A South Carolina treasure built on a Lowcountry swamp, Harbour Town Golf Links at the Sea Pines Resort is one of the shorter courses the pros play each April at the RBC Heritage tournament. The par-71 course, designed in 1967 by Jack Nicklaus and Pete Dye, is a pro favorite, consistently churning out great champions.
A certified Audubon Cooperative Sanctuary, Harbour Town Golf Links is an award-winning course, consistently rated one of the best public courses in the US by the likes of Golf Digest, GOLF Magazine, Golfweek and more.
Playing the Course
Put your game of golf to the test at Hilton Head’s most famous golf course. Just know, a round of golf will cost you. Depending on the season, public play ranges from $145 - $250 per round. One of the most demanding courses in the country, Harbour Town Golf Links, in terms of accuracy and shaping the ball, is truly a difficult course to play.
Tree-lined with overhanging oaks and Spanish moss, narrow fairways and many a bunker and water hazard, Harbour Town can be a bit intimidating as it forces players to precisely hit their balls. The most famous hazard is pretty much the entire 18th hole as it runs parallel with Calibogue Sound. However, Sea Pines Resort’s iconic lighthouse in the background makes the difficult play worth it. It could easily be considered one of the best holes in golf for that reason alone.
Thinking of playing a round? March and April are the perfect months to tee it up in Hilton Head. Temperatures are idyllic, the azaleas are blooming, and the sun is usually shining. This, of course, is a very popular time to play in South Carolina, and as such, the most expensive.
The RBC Heritage
Since 1969, Harbour Town Golf Links has been the home of the “RBC Heritage Presented by Boeing.” Also called the “Heritage Classic” or “Heritage,” one week after The Masters in Augusta, PGA TOUR players venture to Hilton Head for this invitation-only tournament, which features the biggest names and brightest stars in golf.

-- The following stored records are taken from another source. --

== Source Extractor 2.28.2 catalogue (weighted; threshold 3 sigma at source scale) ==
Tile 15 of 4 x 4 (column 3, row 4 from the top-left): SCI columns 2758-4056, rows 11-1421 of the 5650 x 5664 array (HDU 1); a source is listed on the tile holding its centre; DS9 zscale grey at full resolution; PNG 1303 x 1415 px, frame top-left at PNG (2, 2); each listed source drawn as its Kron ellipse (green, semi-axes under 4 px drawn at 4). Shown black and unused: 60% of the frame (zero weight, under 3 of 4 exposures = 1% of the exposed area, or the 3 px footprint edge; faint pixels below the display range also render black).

An interesting fact: Most think Yonkers, NY, was the first non-Scottish spot to play golf. Possibly not true. "Golfer sticks" and "featheries" (a pre-20th century golf ball made from boiled bird feathers and cowhide) were on board a ship—according to the ship's manifest from 1786—and noted these items had been shipped to residents in South Carolina and Georgia. Honoring that Scottish heritage, they named the PGA TOUR event the "Heritage Classic."